Dies alles klingt nach hohen Anforderungen an die Polizeibeamt/innen, die als taktische Betreuer eingesetzt werden. Das ist richtig, fest steht jedoch auch, dass es zum permanenten Berufsrepertoire der Beamt/innen gehört, situationsangemessen mit Menschen umzugehen und zu kommunizieren. Egal ob es sich um herkömmliche Alltagssituationen handelt oder um bedrohliche Krisenlagen. Taktische Betreuung verlangt also nicht immer zwingend besonders aufwändig beschulte Spezialkräfte. Insgesamt gilt es, den hohen Nutzen einer guten taktischen Betreuung zu erkennen und günstige Erfolgschancen nicht leichtfertig aus der Hand zu geben.

Eines ist allerdings zu bedenken: Eine taktische Betreuung (durch die Polizei) ersetzt keine medizinische oder psychologische Versorgung. Wenn dieses Bedürfnis offensichtlich ist, sind die medizinische oder die fachpsychologische Hilfe vorrangig zu gewährleisten. Emotionsgeladene Konkurrenzdiskussionen gehören eher in mittelmäßige Filmfiktionen, nicht aber in die Alltagswirklichkeit deutscher BOS und Hilfsdienste. Möglich bzw. sinnvoll könnte sogar eine parallele Betreuung sein. Die Polizeidienstvorschrift erklärt allerdings, dass hinzugezogenes Fachpersonal unter Aufsicht und Weisung der Polizei steht. In diesen Fällen muss eine sachliche Kommunikation ansetzen, die weniger an vermeintlichen Primärzuständigkeiten, sondern vielmehr an den zu betreuenden Menschen ausgerichtet ist. Ein offener Disput darüber, wer zuerst „ran darf“ und „das Sagen hat“, dürfte das Vertrauen in die BOS nicht unbedingt stärken und wenig professionell wirken.

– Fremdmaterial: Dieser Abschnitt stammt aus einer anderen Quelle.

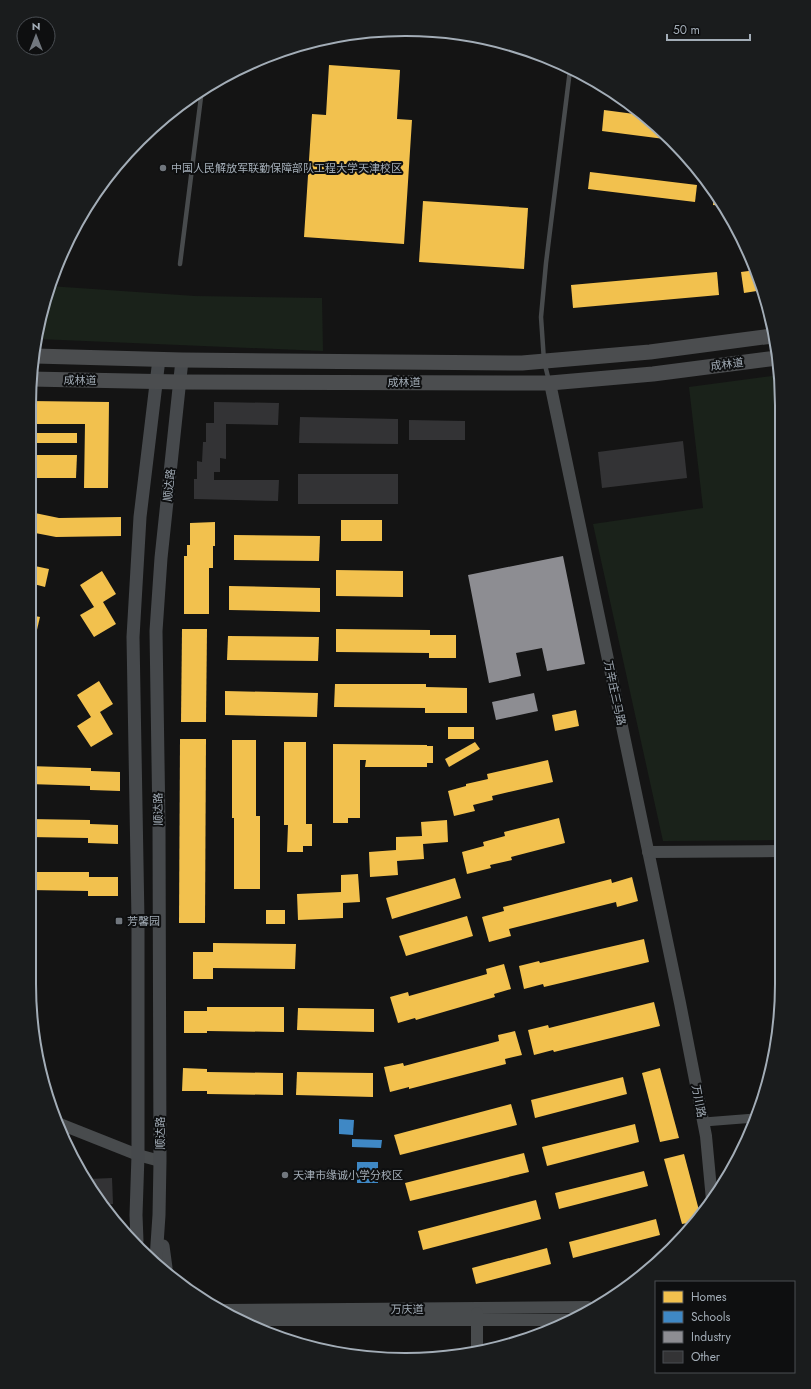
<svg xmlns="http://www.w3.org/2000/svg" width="811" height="1389" font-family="Jost,'Noto Sans SC',sans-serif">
<rect width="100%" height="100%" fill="#141414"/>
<g fill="#1a221a">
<polygon points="49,286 195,296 322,298 323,351 38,339"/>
<polygon points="780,375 781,381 781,840 663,841 593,524 703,508 689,387"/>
</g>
<g fill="#f2c14e">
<polygon points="329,65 400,70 397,119 412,120 404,244 304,237 312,114 326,115"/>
<polygon points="604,110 642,115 672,140 602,131"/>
<polygon points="590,172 697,185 695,202 588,189"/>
<polygon points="714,194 723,206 713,205"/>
<polygon points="423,201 528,208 524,269 419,262"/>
<polygon points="756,270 763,290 744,293 741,272"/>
<polygon points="717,272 719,295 573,308 571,285"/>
<polygon points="30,401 109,402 108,488 84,488 85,424 30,424"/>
<rect x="30" y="433" width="47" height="10"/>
<polygon points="30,455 77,455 76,478 30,478"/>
<polygon points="30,512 59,518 121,517 121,536 56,537 30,532"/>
<rect x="341" y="520" width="41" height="21"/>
<polygon points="215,522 215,546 213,546 213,568 209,568 209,614 184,614 184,556 187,556 187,545 190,545 190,523"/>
<polygon points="234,535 320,536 319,561 234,560"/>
<polygon points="30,565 49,569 45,587 30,583"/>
<polygon points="336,570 403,571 403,597 336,596"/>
<polygon points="102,571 116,594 103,602 116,624 94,637 80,615 94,607 80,585"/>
<polygon points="229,586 320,588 320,612 229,610"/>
<polygon points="30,615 40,617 36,634 29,633"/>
<polygon points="182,629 207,629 206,722 181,722"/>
<polygon points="336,629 430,630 430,635 456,635 456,658 429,658 429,653 336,652"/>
<polygon points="228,636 319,637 318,661 227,660"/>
<polygon points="99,681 113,704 100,712 113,734 91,747 77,726 91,717 77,695"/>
<polygon points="335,684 426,684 426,687 467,688 467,713 425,713 425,708 334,707"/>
<polygon points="225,691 318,693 317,717 225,715"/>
<polygon points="576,710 579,726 555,731 552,715"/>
<rect x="448" y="727" width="26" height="12"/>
<polygon points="180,739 206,739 205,923 179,923"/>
<polygon points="232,740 256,740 256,816 260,816 260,889 234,889 234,818 232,818"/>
<polygon points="284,742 306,742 306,824 312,824 312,846 303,846 303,852 287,852 288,825 284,825"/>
<polygon points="475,742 480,749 449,767 445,759"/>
<polygon points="333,744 427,745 427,746 433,746 433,763 427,763 427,767 365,767 366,760 360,760 360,818 348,818 348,823 333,823"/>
<polygon points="548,760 553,782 492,796 493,800 473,805 475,811 454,816 448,791 466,786 466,784 488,779 487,774"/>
<polygon points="29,766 91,768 91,771 120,772 120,791 90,790 90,786 29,784"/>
<polygon points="559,818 565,843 511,857 512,860 490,865 491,868 467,874 462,852 484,846 483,842 505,836 504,832"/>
<polygon points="29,819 90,820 90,824 118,825 118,844 88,843 88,838 29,837"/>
<polygon points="447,820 448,842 423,844 424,859 397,861 398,875 370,877 369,852 396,850 396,837 422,836 421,822"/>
<polygon points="29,872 89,872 89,877 118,877 118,896 88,896 88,891 29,890"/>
<polygon points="358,874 360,902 343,903 343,918 298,920 297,894 341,892 341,875"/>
<polygon points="632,877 638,901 617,907 616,902 509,929 511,936 489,942 482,917 504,911 503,907 611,879 612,883"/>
<polygon points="455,878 461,898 392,919 386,898"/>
<rect x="266" y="910" width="19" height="14"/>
<polygon points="467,916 473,936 406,956 399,936"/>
<polygon points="644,939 649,962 544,987 543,984 524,989 519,966 539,961 540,963"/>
<polygon points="213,943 296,944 295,969 213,968 213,979 193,979 193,952 213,952"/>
<polygon points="504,964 511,989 494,994 495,997 416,1020 415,1018 398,1023 390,997 408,992 409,996 487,974 486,969"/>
<polygon points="654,1002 660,1026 554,1052 553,1050 534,1055 528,1030 548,1025 549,1028"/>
<polygon points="207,1007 284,1007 284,1032 207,1031 207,1033 184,1033 184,1011 207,1011"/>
<polygon points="298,1008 374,1009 374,1032 297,1030"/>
<polygon points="515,1031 522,1055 505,1059 506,1064 409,1089 409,1087 390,1092 384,1067 403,1063 404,1066 499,1041 498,1035"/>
<polygon points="183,1068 207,1069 207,1072 283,1073 283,1095 207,1094 207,1091 182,1091"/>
<polygon points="660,1068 679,1138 660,1142 642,1073"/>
<polygon points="297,1072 373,1073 373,1097 296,1095"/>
<polygon points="623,1077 627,1094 535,1118 531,1100"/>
<polygon points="45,1083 50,1084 47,1092"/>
<polygon points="511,1104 517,1125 400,1155 394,1135"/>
<polygon points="635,1124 639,1142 547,1166 542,1147"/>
<polygon points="524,1153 529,1172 410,1201 405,1183"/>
<polygon points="684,1154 700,1214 693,1222 682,1224 664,1159"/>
<polygon points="644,1171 648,1186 559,1209 555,1193"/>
<polygon points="536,1200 541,1219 423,1250 418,1231"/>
<polygon points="656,1219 660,1235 573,1258 569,1242"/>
<polygon points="547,1248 551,1264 476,1284 472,1268"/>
</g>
<g fill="#3f88c5">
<polygon points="339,1119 354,1120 353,1135 339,1134"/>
<polygon points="352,1139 382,1140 381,1148 352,1147"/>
<rect x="357" y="1162" width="21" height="21"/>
</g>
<g fill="#8d8d92">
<polygon points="563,556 585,664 547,671 542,648 516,653 521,676 489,683 468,575"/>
<polygon points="534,693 538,711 496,720 492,702"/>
</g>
<g fill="#333335">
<polygon points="214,402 279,403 278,425 226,424 226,459 220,458 220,472 214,472 214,480 279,480 278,501 194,499 194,479 197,479 197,461 202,462 203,442 206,442 206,423 214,423"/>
<polygon points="300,417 398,419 398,444 299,443"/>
<polygon points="409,420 465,421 465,440 409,440"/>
<polygon points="683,441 687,478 602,488 598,452"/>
<rect x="298" y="474" width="100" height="30"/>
<polygon points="112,1178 113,1204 102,1204 89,1179"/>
</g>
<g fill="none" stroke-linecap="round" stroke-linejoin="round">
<g stroke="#484b4d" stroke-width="4.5">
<polyline points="560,63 570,70 572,69"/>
<polyline points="180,264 202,89"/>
<polyline points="549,381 544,361 541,317 546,263 570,70"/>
</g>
<polyline stroke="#484b4d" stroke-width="9" points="704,1122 755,1118"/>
<g stroke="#484b4d" stroke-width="12">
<polyline points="550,383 680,1003 706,1136 712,1200"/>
<polyline points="648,852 781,851"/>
<polyline points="60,1124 138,1155 160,1161"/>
<polyline points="225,1310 588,1307"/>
<polyline points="477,1313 477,1348"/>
<polyline points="249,1320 567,1320"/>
</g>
<g stroke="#46494c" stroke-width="13">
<polyline points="137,1241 136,1215 138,1155 138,920 133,637 140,517 159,359"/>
<polyline points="163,1246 166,1268"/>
<polyline points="156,1259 159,1215 160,1161 159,825 156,631 161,558 182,360"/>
</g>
<g stroke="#4b4d4f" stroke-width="15">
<polyline points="35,356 182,360 522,363 650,352 772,336"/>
<polyline points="30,379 180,382 550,383 653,374 777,358"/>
</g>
</g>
<g fill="#71777e" stroke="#0e0f10" stroke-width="1.5">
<circle cx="163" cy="168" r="4"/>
<rect x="115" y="917" width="8" height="8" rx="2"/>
<circle cx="285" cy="1175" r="4"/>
</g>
<g text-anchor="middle" stroke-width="4" stroke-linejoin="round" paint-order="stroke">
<g font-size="11" fill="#a3adb7" stroke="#0e0f10" text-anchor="start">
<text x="171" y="172">中国人民解放军联勤保障部队工程大学天津校区</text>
<text x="127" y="925">芳馨园</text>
<text x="293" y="1179">天津市缘诚小学分校区</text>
</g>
<g font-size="11" fill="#a3adb7" stroke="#0e0f10">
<text transform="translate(727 364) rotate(-7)" y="4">成林道</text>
<text transform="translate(80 380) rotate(1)" y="4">成林道</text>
<text x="404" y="386">成林道</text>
<text transform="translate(169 485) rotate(-84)" y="4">顺达路</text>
<text transform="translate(615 693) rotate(78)" y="4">万辛庄三马路</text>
<text transform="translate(158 809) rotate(-91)" y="4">顺达路</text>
<text transform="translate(699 1101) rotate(79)" y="4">万川路</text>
<text transform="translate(160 1133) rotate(-90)" y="4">顺达路</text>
<text x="407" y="1313">万庆道</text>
</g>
</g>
<path d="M0 0H811V1389H0ZM405 36H406A369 369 0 0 1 775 405V984A369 369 0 0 1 406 1353H405A369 369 0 0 1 36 984V405A369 369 0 0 1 405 36Z" fill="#1a1c1d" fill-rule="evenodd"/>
<path fill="none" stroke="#a3adb7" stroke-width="2" d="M405 36H406A369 369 0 0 1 775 405V984A369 369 0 0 1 406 1353H405A369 369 0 0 1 36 984V405A369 369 0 0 1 405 36Z"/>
<rect x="655" y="1281" width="140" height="92" fill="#0e0f10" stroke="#4a4e53"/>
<rect x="663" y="1291" width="20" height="12" fill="#f2c14e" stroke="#4a4e53"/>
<text x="691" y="1301" font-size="12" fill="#a3adb7">Homes</text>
<rect x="663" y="1311" width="20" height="12" fill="#3f88c5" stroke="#4a4e53"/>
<text x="691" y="1321" font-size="12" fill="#a3adb7">Schools</text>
<rect x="663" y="1331" width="20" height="12" fill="#8d8d92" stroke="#4a4e53"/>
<text x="691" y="1341" font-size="12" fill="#a3adb7">Industry</text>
<rect x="663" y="1351" width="20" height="12" fill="#333335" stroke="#4a4e53"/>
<text x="691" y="1361" font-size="12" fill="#a3adb7">Other</text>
<g transform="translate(36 36)"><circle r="19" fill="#0e0f10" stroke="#4a4e53"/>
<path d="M0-3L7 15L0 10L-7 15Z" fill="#71777e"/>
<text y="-6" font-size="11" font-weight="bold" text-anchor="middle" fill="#a3adb7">N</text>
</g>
<path d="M667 34v6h83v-6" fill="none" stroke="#a3adb7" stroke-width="2"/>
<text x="673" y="34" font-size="12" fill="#a3adb7" stroke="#0e0f10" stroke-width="3" paint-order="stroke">50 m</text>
</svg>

Mithin wird in der Definition der „taktischen Betreuung“ von einer Herstellung und einem Erhalten der Kooperationsfähigkeit betroffener Menschen gesprochen. Dies lässt sich vermutlich ideal erreichen, wenn die Polizei frühzeitig ganz bewusst mit medizinischem und/oder psychologischem Fachpersonal zusammenwirkt.

Auch wenn es keine vorrangigen Hilfs- und Betreuungsnotwendigkeiten anderer Partner gibt, sind der Polizei Grenzen der taktischen Betreuung gesetzt. Die PDV 100 drückt es unmissverständlich aus: „Taktische Betreuung ist nur solange durchzuführen, bis der polizeiliche Zweck erfüllt ist“. Kritiker mögen das bildhaft als „Ausquetschen wie eine Zitrone und fallen lassen wie eine heiße Kartoffel“ bewerten. Mancher mag es auch als „empathieloses Ausnutzen“ (miss)verstehen. Dies alles kann die Polizei gelassen hinnehmen, solange sie sicherstellt, dass die notwendige medizinische oder psychologische Versorgung nicht zu spät einsetzt und dass sie nach Abschluss ihrer Befragung eine lückenlose Folgebetreuung durch originäres Fachpersonal organisiert. Grundsätzlich sollte man getrost darauf vertrauen, dass BOS und Hilfseinrichtungen Hand in Hand arbeiten und kein Interesse an internen „Wer-Wann-Was-Streitereien“ haben.